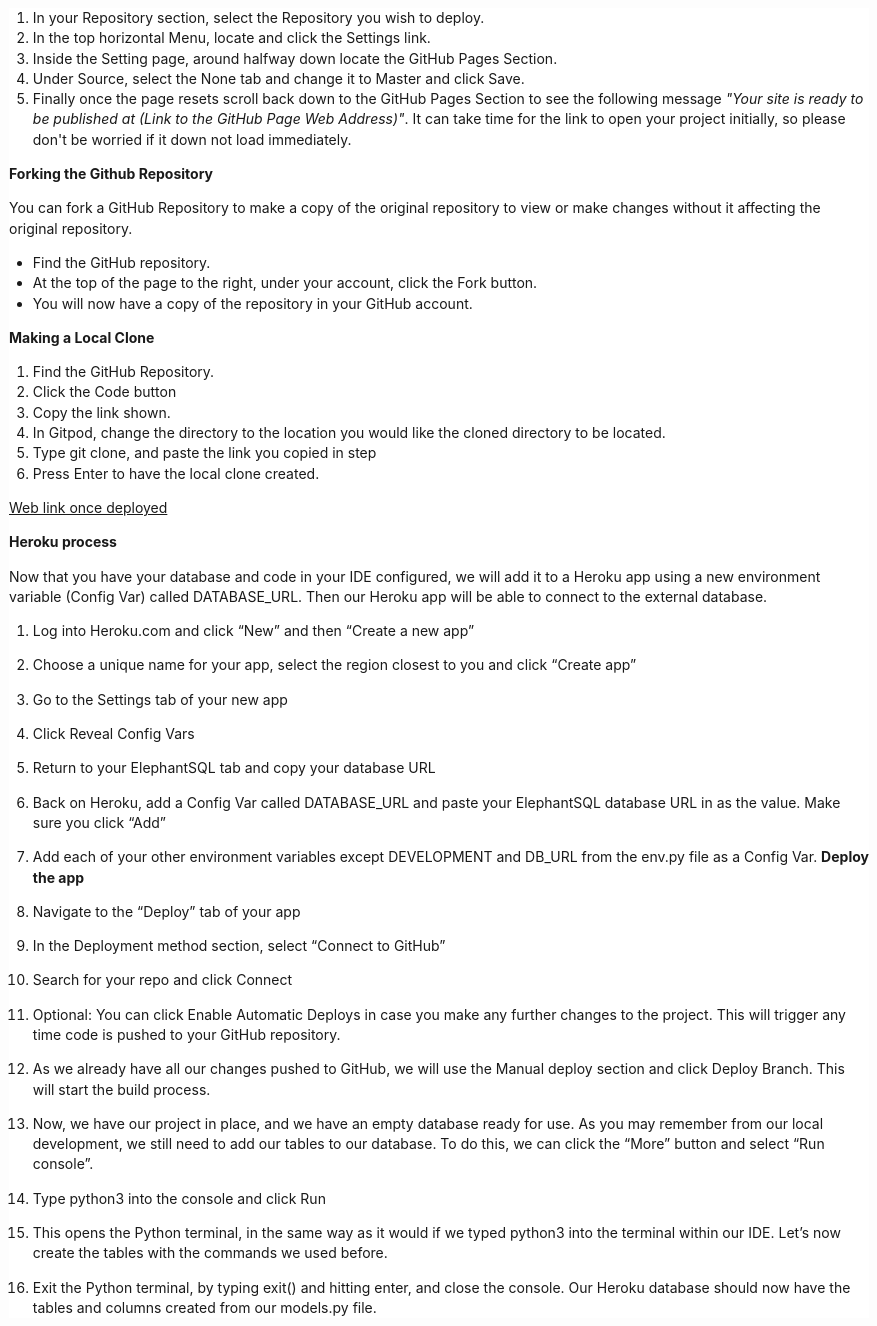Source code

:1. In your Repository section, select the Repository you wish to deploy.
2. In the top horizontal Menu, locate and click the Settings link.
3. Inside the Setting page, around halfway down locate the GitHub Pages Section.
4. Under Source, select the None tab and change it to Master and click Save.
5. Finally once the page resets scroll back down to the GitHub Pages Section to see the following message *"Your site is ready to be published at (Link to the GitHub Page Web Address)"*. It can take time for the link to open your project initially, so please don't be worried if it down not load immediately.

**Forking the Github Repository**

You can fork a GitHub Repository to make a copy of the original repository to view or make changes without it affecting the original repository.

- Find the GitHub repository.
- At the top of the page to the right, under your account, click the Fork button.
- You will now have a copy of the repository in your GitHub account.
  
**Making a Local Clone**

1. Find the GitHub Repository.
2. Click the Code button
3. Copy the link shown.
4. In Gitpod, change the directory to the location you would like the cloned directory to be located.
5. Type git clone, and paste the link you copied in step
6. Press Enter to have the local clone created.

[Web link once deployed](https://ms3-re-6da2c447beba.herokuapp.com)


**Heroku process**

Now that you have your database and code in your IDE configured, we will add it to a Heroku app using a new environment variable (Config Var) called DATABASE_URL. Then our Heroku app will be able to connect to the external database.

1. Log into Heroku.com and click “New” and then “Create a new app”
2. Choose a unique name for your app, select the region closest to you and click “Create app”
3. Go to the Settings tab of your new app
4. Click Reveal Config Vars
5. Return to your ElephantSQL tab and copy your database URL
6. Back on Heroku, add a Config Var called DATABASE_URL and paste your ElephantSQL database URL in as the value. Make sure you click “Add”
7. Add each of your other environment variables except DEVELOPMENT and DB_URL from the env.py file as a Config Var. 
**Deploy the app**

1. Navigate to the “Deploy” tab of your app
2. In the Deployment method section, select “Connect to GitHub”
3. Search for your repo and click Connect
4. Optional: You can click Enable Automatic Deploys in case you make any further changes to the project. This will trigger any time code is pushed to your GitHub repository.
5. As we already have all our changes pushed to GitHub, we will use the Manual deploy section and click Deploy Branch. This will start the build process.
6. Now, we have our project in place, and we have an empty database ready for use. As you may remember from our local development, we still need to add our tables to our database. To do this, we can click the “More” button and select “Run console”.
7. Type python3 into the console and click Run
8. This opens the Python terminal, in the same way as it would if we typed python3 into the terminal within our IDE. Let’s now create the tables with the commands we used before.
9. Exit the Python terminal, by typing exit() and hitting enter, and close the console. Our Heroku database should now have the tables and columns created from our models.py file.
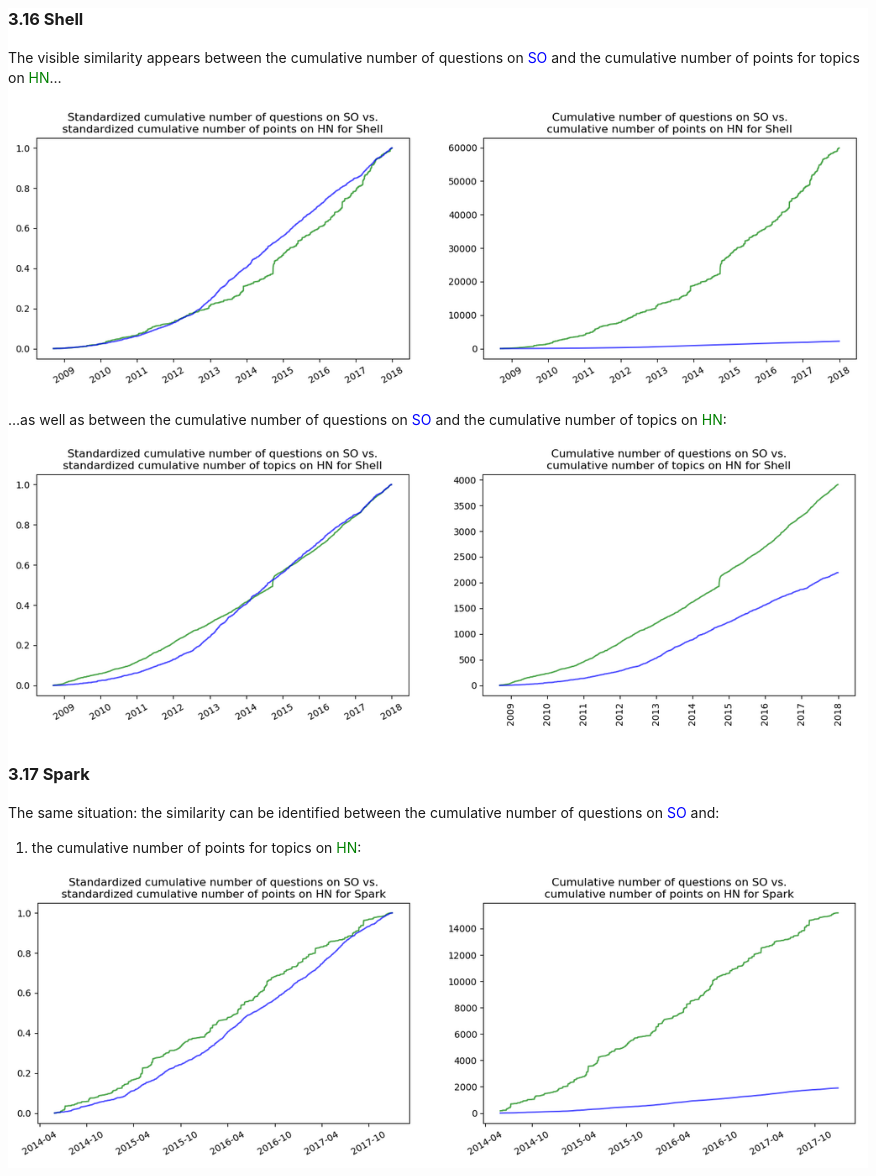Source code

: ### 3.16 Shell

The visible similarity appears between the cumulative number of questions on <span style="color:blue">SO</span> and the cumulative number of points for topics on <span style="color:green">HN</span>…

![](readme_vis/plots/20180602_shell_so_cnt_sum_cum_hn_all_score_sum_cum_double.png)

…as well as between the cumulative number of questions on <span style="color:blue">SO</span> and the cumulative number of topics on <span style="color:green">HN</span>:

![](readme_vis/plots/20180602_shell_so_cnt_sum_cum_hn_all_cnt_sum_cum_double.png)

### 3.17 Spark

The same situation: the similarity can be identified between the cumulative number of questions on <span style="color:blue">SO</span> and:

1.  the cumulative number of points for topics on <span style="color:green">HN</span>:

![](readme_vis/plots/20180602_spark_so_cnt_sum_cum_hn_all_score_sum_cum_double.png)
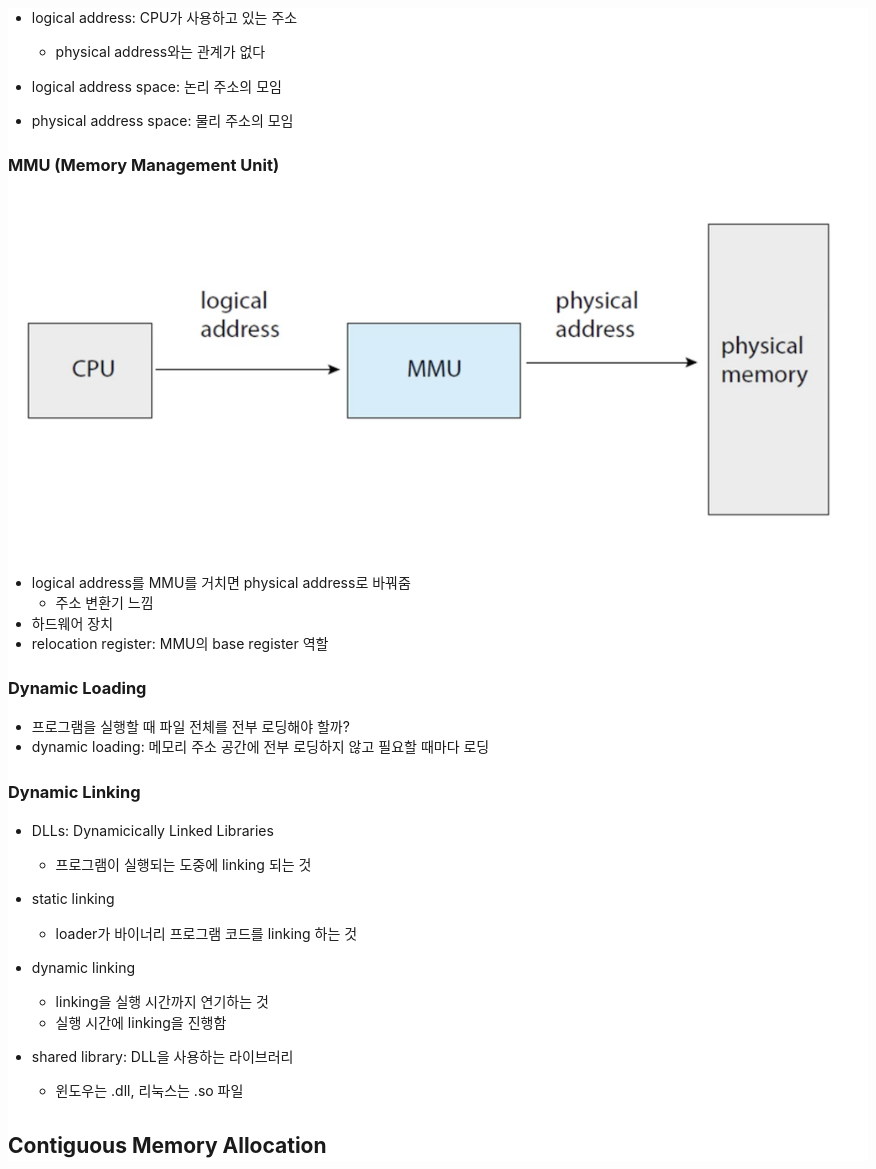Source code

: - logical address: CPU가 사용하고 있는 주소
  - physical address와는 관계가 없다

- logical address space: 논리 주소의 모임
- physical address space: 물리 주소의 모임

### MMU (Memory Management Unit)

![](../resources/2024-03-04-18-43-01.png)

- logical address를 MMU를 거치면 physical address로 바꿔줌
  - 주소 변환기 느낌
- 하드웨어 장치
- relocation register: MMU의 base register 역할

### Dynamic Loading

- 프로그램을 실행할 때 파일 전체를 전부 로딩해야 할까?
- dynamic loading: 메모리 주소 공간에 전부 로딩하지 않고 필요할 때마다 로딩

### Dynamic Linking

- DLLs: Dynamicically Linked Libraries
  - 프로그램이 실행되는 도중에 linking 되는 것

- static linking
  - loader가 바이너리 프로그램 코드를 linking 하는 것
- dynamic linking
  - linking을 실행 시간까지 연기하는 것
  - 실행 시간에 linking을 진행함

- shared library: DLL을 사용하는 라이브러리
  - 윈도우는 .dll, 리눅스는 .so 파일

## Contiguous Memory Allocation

----------------

* **Assignment**: Count the lines in the data above that contain the string "blue", and reply with that number alone.

* **Your response**: 3